Le economie dell’area euro finora son sembrate più forti del previsto, almeno sul lato dell’offerta. In particolare quella italiana…
«La reazione vigorosa di politica fiscale e monetaria è stata di grande aiuto. Il problema sarà la tenuta della domanda, rimbalzata con forza appena beni e servizi son tornati disponibili dopo il lockdown, ma destinata a un minore slancio a causa della perdita di posti di lavoro e del calo di redditività delle imprese. Agirà anche, purtroppo, l’emergenza sanitaria. Ma la posta in gioco è più bassa di quella della scorsa primavera: lo spazio di caduta adesso è inferiore. Ci sono settori, come i servizi di ristorazione e di alloggio, i trasporti e il turismo, lontanissimi dai livelli normali. Se arrivasse un altro periodo di confinamento, la perdita di valore aggiunto in aggregato sarebbe limitata. Nel peggiore dei casi, il pil avrebbe una flessione solo lieve. Ma penso che ci siano oggi gli strumenti per controllare l’epidemia senza fermare tutto».

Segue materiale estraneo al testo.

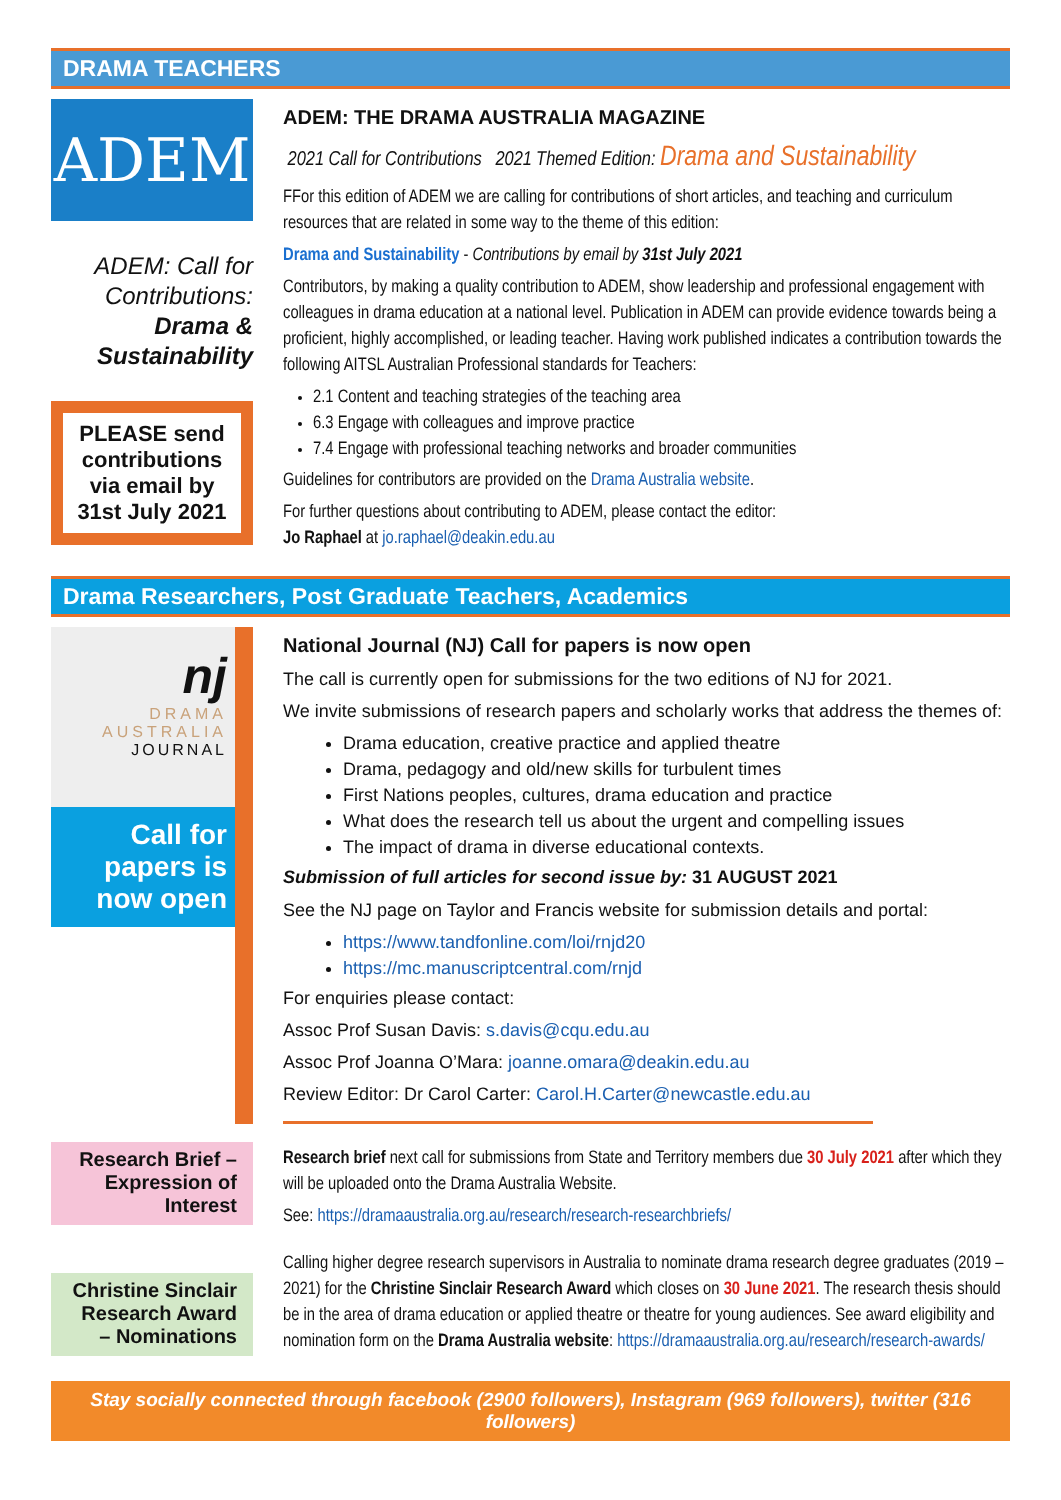DRAMA TEACHERS
ADEM
ADEM: Call for Contributions: Drama & Sustainability
PLEASE send contributions via email by 31st July 2021
ADEM: THE DRAMA AUSTRALIA MAGAZINE
2021 Call for Contributions 2021 Themed Edition: Drama and Sustainability
FFor this edition of ADEM we are calling for contributions of short articles, and teaching and curriculum resources that are related in some way to the theme of this edition:
Drama and Sustainability - Contributions by email by 31st July 2021
Contributors, by making a quality contribution to ADEM, show leadership and professional engagement with colleagues in drama education at a national level. Publication in ADEM can provide evidence towards being a proficient, highly accomplished, or leading teacher. Having work published indicates a contribution towards the following AITSL Australian Professional standards for Teachers:
2.1 Content and teaching strategies of the teaching area
6.3 Engage with colleagues and improve practice
7.4 Engage with professional teaching networks and broader communities
Guidelines for contributors are provided on the Drama Australia website.
For further questions about contributing to ADEM, please contact the editor:
Jo Raphael at jo.raphael@deakin.edu.au
Drama Researchers, Post Graduate Teachers, Academics
nj
DRAMA
AUSTRALIA
JOURNAL
Call for papers is now open
National Journal (NJ) Call for papers is now open
The call is currently open for submissions for the two editions of NJ for 2021.
We invite submissions of research papers and scholarly works that address the themes of:
Drama education, creative practice and applied theatre
Drama, pedagogy and old/new skills for turbulent times
First Nations peoples, cultures, drama education and practice
What does the research tell us about the urgent and compelling issues
The impact of drama in diverse educational contexts.
Submission of full articles for second issue by: 31 AUGUST 2021
See the NJ page on Taylor and Francis website for submission details and portal:
https://www.tandfonline.com/loi/rnjd20
https://mc.manuscriptcentral.com/rnjd
For enquiries please contact:
Assoc Prof Susan Davis: s.davis@cqu.edu.au
Assoc Prof Joanna O’Mara: joanne.omara@deakin.edu.au
Review Editor: Dr Carol Carter: Carol.H.Carter@newcastle.edu.au
Research Brief – Expression of Interest
Research brief next call for submissions from State and Territory members due 30 July 2021 after which they will be uploaded onto the Drama Australia Website.
See: https://dramaaustralia.org.au/research/research-researchbriefs/
Christine Sinclair Research Award – Nominations
Calling higher degree research supervisors in Australia to nominate drama research degree graduates (2019 – 2021) for the Christine Sinclair Research Award which closes on 30 June 2021. The research thesis should be in the area of drama education or applied theatre or theatre for young audiences. See award eligibility and nomination form on the Drama Australia website: https://dramaaustralia.org.au/research/research-awards/
Stay socially connected through facebook (2900 followers), Instagram (969 followers), twitter (316 followers)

In ottobre Standard & Poors rivedrà il rating sull’Italia. Ora è appena sopra a junk, “spazzatura”. Outlook negativo. Quest’anno abbiamo speso 100 miliardi in pacchetti fiscali e avremo una contrazione del pil a due cifre. Taglio del rating in arrivo?
«Qualche mese fa c’era di che preoccuparsi. Ma con l’entrata in campo aggressiva dell’autorità monetaria e l’approvazione di Next Generation Eu è cambiato tutto, anche dal punto di vista delle agenzie di rating. Perché la componente di spesa diretta inserita in Next Generation Eu sposta parte dello stimolo fiscale dagli stati a un livello aggregato».

Sapremo spendere bene queste risorse?
«Dobbiamo concentrale sui progetti e le riforme che hanno le maggiori probabilità di portare a una crescita oltre il breve termine. In una fase come questa, si deve evitare che lo stimolo alla domanda diventi un fuoco di paglia: serve un sforzo di rinnovamento che migliori la competitività del Paese».